Las autoridades federales y estatales no han coincidido en casi nada a lo largo de la pandemia y sus tensiones han escalado hasta llegar a cruces de declaraciones bastante ríspidos. Pero, al final, han conseguido un acuerdo tácito, unas y otras: la culpa de que tengamos miles de víctimas (hasta el momento son alrededor de 1.000 en Jalisco y casi 35.000 en todo México) es de las propias víctimas. Poco les importa que los ciudadanos hayamos debido sobrevivir a salto de mata en una tormenta de contradicciones: que si el cubrebocas sí o el cubrebocas no; que si guárdense todos en sus casas o salgan sin miedo para que la economía no se hunda; que si solo se mueren los obesos, los ancianos y los enfermos de otro padecimiento o que si mejor no le tentemos el agua a los camotes, porque no hay seguridad de quién se vaya a complicar; que si estamos al borde del colapso o mejor que nunca; que si va a quebrar medio país o que si esto “nos vino como anillo al dedo”…

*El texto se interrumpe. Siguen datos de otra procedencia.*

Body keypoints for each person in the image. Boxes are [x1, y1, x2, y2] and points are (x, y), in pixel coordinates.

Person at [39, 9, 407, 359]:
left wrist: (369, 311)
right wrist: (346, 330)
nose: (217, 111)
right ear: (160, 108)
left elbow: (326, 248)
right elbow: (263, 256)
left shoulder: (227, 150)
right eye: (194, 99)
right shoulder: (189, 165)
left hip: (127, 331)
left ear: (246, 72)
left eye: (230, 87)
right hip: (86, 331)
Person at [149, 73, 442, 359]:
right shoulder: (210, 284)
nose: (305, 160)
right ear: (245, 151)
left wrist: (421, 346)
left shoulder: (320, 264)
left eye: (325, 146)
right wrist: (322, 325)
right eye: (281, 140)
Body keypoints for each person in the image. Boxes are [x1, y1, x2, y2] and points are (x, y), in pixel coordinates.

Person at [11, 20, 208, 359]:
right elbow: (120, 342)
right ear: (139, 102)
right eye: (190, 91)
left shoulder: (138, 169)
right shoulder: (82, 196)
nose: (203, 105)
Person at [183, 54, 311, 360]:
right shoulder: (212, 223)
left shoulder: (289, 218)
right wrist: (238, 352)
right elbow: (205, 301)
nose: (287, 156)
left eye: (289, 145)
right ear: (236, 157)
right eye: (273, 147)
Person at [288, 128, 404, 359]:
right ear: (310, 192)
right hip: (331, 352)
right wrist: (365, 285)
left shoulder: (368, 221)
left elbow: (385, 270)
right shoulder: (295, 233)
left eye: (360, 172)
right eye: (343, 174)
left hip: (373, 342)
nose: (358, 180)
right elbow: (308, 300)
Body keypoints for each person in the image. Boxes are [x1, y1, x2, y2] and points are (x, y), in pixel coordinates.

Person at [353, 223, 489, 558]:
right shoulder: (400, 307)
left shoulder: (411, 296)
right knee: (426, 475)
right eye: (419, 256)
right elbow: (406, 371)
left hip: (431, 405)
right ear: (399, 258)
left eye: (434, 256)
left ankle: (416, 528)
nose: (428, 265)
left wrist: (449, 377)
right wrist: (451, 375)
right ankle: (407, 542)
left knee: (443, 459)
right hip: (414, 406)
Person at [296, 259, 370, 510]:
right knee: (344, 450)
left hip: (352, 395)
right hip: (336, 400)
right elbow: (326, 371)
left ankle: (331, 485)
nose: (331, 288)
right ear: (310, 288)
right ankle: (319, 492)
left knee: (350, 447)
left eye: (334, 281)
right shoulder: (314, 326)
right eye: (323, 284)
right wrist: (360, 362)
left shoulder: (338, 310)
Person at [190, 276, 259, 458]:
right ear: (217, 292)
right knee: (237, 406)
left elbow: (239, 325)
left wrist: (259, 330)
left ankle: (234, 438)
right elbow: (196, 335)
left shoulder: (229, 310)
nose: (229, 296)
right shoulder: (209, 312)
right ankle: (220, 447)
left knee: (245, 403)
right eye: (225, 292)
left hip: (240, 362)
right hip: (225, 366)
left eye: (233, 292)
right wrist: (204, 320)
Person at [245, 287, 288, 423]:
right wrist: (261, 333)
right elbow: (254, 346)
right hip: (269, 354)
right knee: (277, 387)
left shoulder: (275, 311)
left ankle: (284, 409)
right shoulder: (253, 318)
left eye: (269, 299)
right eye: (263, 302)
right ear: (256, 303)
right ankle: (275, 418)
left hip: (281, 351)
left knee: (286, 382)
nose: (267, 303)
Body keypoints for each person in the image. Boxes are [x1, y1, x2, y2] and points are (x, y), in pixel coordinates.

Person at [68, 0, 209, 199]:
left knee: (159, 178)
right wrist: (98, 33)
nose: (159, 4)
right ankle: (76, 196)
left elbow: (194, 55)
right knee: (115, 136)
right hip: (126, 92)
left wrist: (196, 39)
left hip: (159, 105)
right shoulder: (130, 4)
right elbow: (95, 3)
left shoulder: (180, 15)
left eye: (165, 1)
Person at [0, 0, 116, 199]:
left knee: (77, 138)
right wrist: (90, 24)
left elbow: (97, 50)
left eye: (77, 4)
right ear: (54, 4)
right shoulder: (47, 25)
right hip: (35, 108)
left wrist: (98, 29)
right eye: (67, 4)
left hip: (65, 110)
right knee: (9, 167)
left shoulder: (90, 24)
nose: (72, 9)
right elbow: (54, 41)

Pues a pesar de estos mensajes defectuosos y, a veces, directamente ladinos, las autoridades sostienen que la responsabilidad de no haber encontrado un camino seguro en el campo minado que han sembrado bajo nuestros pies es de los ciudadanos. Aquí, nos dicen, el que se muere lo hace porque quiso, porque no conservó la “sana distancia” ni la “disciplina social”. Los gobiernos prefieren contar y presumir las camas que todavía quedan disponibles en los hospitales en vez de mirar hacia los hornos crematorios y los ataúdes.

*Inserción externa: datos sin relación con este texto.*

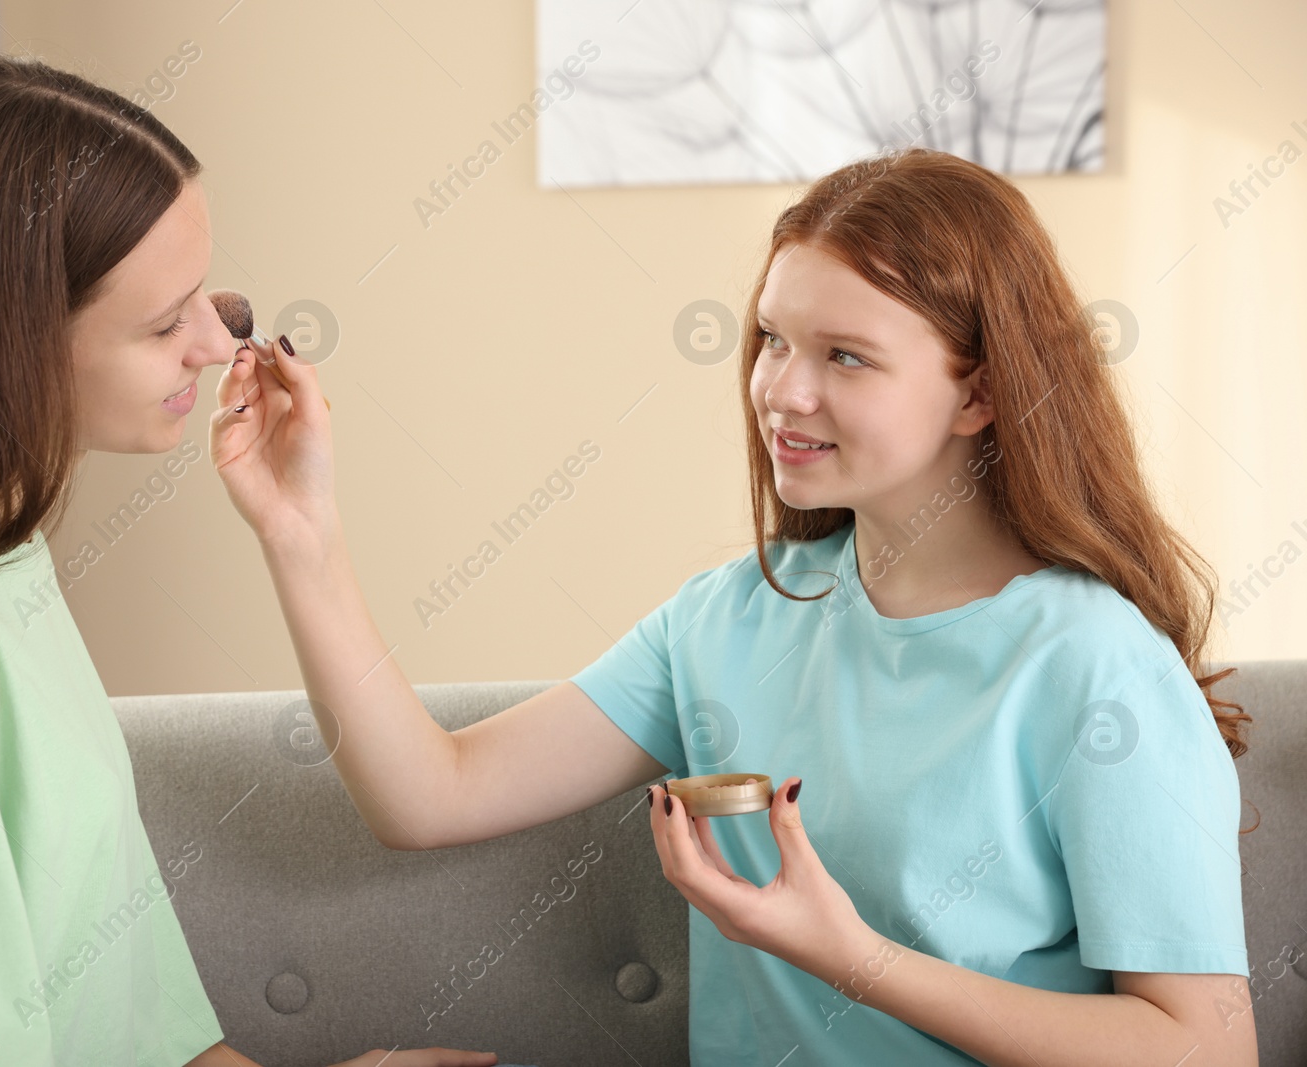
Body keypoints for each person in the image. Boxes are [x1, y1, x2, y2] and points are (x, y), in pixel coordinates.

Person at [212, 147, 1262, 1065]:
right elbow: (428, 796)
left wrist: (850, 956)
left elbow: (1201, 1046)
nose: (781, 391)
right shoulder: (731, 615)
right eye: (771, 339)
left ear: (978, 393)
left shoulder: (1092, 660)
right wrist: (301, 535)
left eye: (843, 355)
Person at [0, 51, 499, 1067]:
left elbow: (132, 1023)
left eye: (207, 299)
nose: (216, 344)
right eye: (166, 322)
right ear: (13, 346)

No: no se trata de desatar una cacería de brujas por el manejo oficial de la pandemia (de la que, para empezar, no hemos salido, y que no da señales de menguar). El tema es que los gobiernos se colgaron medallitas al mérito cuando no tocaba y nada indica que vayan a dejar de felicitarse a sí mismos. Porque, según su versión, todo lo que ha funcionado más o menos bien es gracias a ellos y todo lo que sale mal es nuestra cochina culpa. Esa visión cínica la comparten los Estados y la Federación. Además de todo, esperan que les aplaudamos. Y ese discurso, francamente, hay que cuestionarlo. Porque es verdad que abundan los ciudadanos irresponsables... Pero los funcionarios también.